Dr Krueger proposed a keyboard the size of a small wall, each key a mini- punchbag, where employees could keep up the keystrokes while getting some Prince Naseem-style exercise. So why has no forward-thinking entrepreneur acted upon his foresight and begun producing computer keyboards in a joint marketing deal with boxing promoter Don King? No doubt they all realised that sales would fall off when a certain type of manager realised that the next time he asked his secretary to go out and find a little something for the wife's birthday he might be met not with grudging compliance, but with a flying drop-kick to the chest.

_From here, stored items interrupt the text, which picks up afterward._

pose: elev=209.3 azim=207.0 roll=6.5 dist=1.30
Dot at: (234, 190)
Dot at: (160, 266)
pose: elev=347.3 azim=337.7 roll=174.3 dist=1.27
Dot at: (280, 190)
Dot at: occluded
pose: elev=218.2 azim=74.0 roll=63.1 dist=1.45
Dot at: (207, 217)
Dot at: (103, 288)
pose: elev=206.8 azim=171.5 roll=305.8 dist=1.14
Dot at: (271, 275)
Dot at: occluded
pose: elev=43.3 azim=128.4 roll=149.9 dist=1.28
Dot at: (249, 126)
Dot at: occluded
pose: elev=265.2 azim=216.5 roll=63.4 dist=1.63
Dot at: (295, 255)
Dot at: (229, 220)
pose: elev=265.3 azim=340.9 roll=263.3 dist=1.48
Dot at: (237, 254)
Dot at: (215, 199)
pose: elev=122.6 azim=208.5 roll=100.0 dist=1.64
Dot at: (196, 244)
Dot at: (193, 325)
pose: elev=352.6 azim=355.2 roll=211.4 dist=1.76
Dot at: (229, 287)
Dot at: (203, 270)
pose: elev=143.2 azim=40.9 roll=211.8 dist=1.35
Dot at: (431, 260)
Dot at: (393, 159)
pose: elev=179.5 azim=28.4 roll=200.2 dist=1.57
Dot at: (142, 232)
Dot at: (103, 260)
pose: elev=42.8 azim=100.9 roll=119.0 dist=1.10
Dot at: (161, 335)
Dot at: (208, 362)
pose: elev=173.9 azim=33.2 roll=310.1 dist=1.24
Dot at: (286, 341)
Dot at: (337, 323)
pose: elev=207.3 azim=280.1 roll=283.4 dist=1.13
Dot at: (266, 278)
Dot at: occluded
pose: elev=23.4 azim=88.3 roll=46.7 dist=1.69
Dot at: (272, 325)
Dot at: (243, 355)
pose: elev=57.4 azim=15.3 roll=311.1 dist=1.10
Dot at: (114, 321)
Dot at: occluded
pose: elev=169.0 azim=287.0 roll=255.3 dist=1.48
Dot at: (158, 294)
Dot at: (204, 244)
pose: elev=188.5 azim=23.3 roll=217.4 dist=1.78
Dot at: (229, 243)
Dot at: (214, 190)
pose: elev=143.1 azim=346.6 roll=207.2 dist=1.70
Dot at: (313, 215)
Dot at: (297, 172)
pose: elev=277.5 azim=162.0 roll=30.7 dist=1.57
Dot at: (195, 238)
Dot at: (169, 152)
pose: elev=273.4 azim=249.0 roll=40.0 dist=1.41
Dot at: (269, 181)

Tony BLAIR, we are led to believe, sees the "Tiger Economies" of the Far East as models that Britain would do well to emulate. No doubt, then, that he will have alerted the Home Secretary, Jack Straw, to Malaysia's latest crime-busting initiative. Convicted litterers in Malaysia will be required to sweep the streets wearing T-shirts bearing the message "I am a litterbug". It's bound to catch on here. Ernest Saunders could have a commemorative shirt bearing the logo "I can't really remember what I did but as soon as I got out I felt much better". As a temporary resident of a Tiger Economy nation, Nick Leeson is probably already resplendent in a shirt that says "I might be locked up in a cell with 25 others but I'm going to make a fortune from the movie rights when I get out". But the shirt de la shirt will be on display in gyms across the Square Mile, where City boys will be wearing, as icons of their prowess, designer cotton numbers adorned with the words: "I drank two bottles of Krug, did six lines of coke, wrapped the Porsche round a lampost, posted pounds 50,000 bail with the platinum AmEx and got probation after I turned in the guy on the next desk for making a nifty pounds 5m on an insider trading deal."